I have access to VMWare Workstation Pro on my machine so I downloaded the OVF template for VMWare ESXi and loaded it up in VMWare (the default username and password threw me a little but it turns out it’s admin and password as standard, and you can change it as you configure):

Then it was a bit of a checkbox exercise from there:

Now I wasn’t 101% sure of exactly how best to set up my fancy new Gateway, so fortunately I found this super helpful video, funnily enough from Teach Me Cloud as opposed to the aforementioned Built With Cloud, and although it was a little out of date, I also had one of Redgate’s finest engineers (the wonderful Nick) on hand to help out. Between the video and us (mostly Nick) we were able to get everything connected!

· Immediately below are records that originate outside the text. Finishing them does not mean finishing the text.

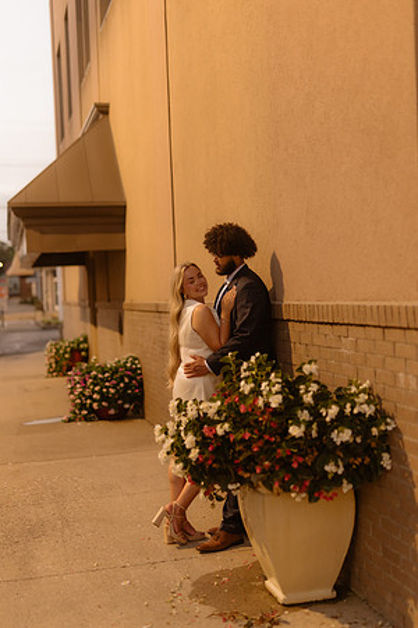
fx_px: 871
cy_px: 314
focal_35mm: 50
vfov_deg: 39.6
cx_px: 209
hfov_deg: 27.0
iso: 640
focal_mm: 50
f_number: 1.4
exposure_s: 1/160
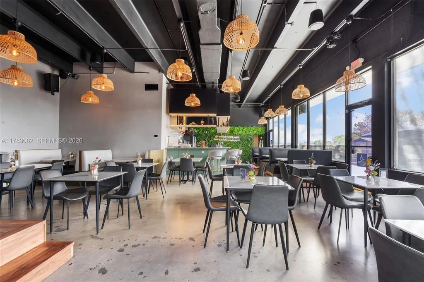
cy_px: 141
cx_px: 212
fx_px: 188
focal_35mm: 16
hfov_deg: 96.8
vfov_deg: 73.7
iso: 250
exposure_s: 1/4
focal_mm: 16
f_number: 14
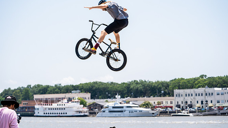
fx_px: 460
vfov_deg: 15.9
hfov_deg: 27.9
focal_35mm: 76
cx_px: 113
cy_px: 66
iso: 125
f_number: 3.5
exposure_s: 1/1600
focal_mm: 70
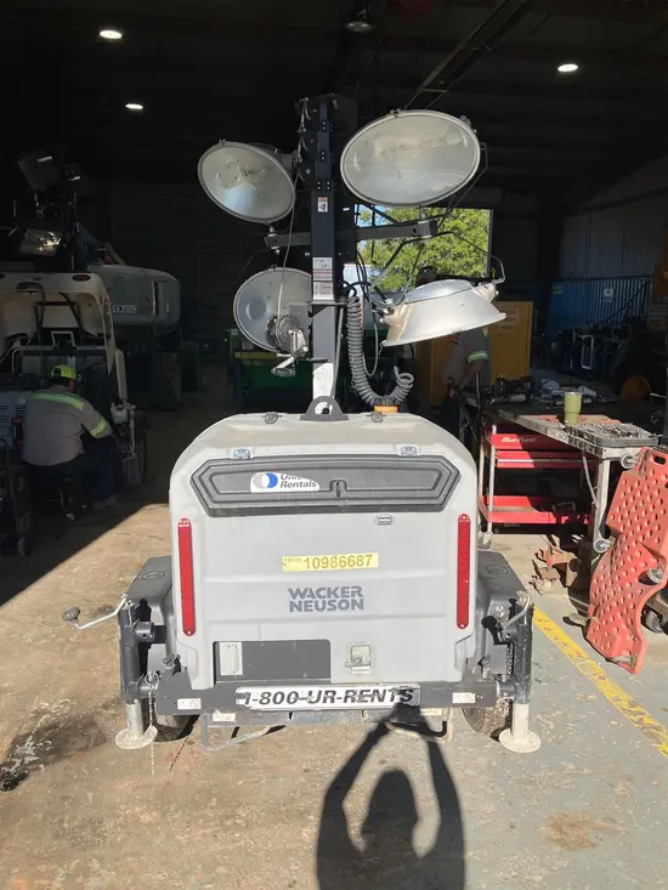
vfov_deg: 63.4
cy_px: 445
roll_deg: -0.2
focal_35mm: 28
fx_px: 720
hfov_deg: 49.8
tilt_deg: -10.5
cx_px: 334
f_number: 1.8
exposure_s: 1/1845
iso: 32
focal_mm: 3.99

But I ran into the same problem. SQL Server couldn’t access the backup file.

angry hate GIF

Fortunately though, after some frantic Googling we managed to find a very straightforward article that fixed all of our pain! We needed to map the drive in SQL Server itself – Thanks Ahmad! Now, yes, I did use XP_CMDSHELL (insert DBAReactions gif at the mere mention of it here) but this was for testing purposes anyway, I’m sure there are other ways to get around this problem!

…and guess what? It worked. Huzzah!

If you can substitute my poorly named image “blah” and assume instead it says “HeyLookImAnImageFromAnRDSBackupFileArentIClever“, this means I can now schedule my PowerShell process to create new images at the beginning of every week to refresh my DMDatabase Clone environment, no manual steps needed!

Conclusion

Whilst there are a number of steps involved, you can easily take advantage of some of the fantastic features offered by AWS like Storage Gateway and even if your database is hosted in RDS, you can fully provision copies back into IaaS (Infrastructure as a Service) or On-Premise workflows to keep your Pre-Production copies up to date and useful in development!

Just remember to mask it too!

P.S. I’m sure you could probably find some clever way of using the free rClone method I also mentioned and having this readable by SQL Server, but I haven’t figured it out yet, but will blog when I do!